Ik ben een essentieel onderdeel van God. Ahaṁ brahmāsmi. Dit is het Vedische onderwijs. Probeer te begrijpen dat je niet in deze materiële wereld behoort. Je behoort in de spirituele wereld. Je bent een essentieel onderdeel van God. Mamaivāṁśo jīva-bhūtaḥ (BG 15.7). In de Bhagavad-gītā zegt God: "Alle levende wezens zijn mijn essentiële onderdelen." Manaḥ ṣaṣṭhānīndriyāṇi prakṛti-sthāni karṣati (BG 15.7). Hij heeft een zware strijd om het bestaan in de lichamelijke levensopvatting.

Maar zo'n opvatting is een dieren beschaving. Want ook de dieren eten, slapen, hebben seks en verdedigen zich op hun eigen manier. Dus als ook wij, de menselijke wezens, als wij bezig zijn met al deze dingen, namelijk eten, slapen, seksleven en verdedigen, dan zijn we niet beter dan de dieren.

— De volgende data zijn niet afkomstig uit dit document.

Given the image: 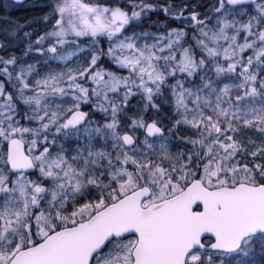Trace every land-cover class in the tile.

Het speciale voorrecht van de mens is om te begrijpen: "Wat ik ben." Ben ik dit lichaam of iets anders? Eigenlijk ben ik niet dit lichaam. Ik heb jullie veel voorbeelden gegeven. Ik ben de spirituele ziel. Maar tegenwoordig is ieder van ons bezig in de overtuiging dat ik dit lichaam ben. Niemand werkt in de overtuiging dat hij niet het lichaam is, hij is de spirituele ziel. Probeer daarom deze Kṛṣṇa-bewustzijnsbeweging te begrijpen. We proberen zonder enig onderscheid ieder mens te onderwijzen. Want we nemen het lichaam niet in overweging. Het lichaam kan hindoe of moslim, Europees of Amerikaans zijn, of het lichaam kan een verschillende stijl hebben. Net zoals je kleding hebt. Nu, omdat ik in saffraan gekleed ben en jij hebt een zwarte jas, dat betekent niet dat we zullen gaan vechten. Waarom? Jij kan andere kleren hebben, ik kan andere kleren hebben. Dus waar is de reden om te vechten? Dit inzicht is tegenwoordig nodig. Anders zal je een dierenbeschaving zijn. Net zoals de dieren in de jungle zijn. Er zijn katten, honden, jakhalzen, tijgers en ze vechten altijd. Daarom, als we echt śānti willen - śānti betekent vrede - dan moeten we proberen te begrijpen: "Wat ik ben." Dat is onze Kṛṣṇa-bewustzijnsbeweging. We leren iedereen wat hij werkelijk is. Maar zijn positie is, de positie van iedereen, niet alleen de mijne of jouwe. Iedereen. Zelfs de dieren. Ze zijn ook een spirituele vonk. Zij zijn ook. Kṛṣṇa beweert dat:

sarva-yoniṣu kaunteya
mūrtayaḥ sambhavanti yāḥ
tāsāṁ brahma mahad yonir
ahaṁ bīja-pradaḥ pitā
(BG 14.4)

Kṛṣṇa beweert dat: "Ik ben de zaad gevende vader van alle levende wezens." Dit is werkelijk zo. Als we de oorsprong van de schepping willen bestuderen, alles wordt uitgelegd in de Bhagavad-gītā. Net zoals de vader het zaad geeft in de baarmoeder, en uit het zaad groeit een bepaald type lichaam. Vergelijkbaar, wij levende wezens, wij zijn allemaal essentieel onderdeel van God, dus God bevrucht deze materiële natuur, en wij komen eruit met dit materiële lichaam in verschillende vormen. Er zijn 8.400.000 vormen. Jalajā nava-lakṣāṇi sthāvarā lakṣa-viṁśati. Er is een lijst. Alles is er.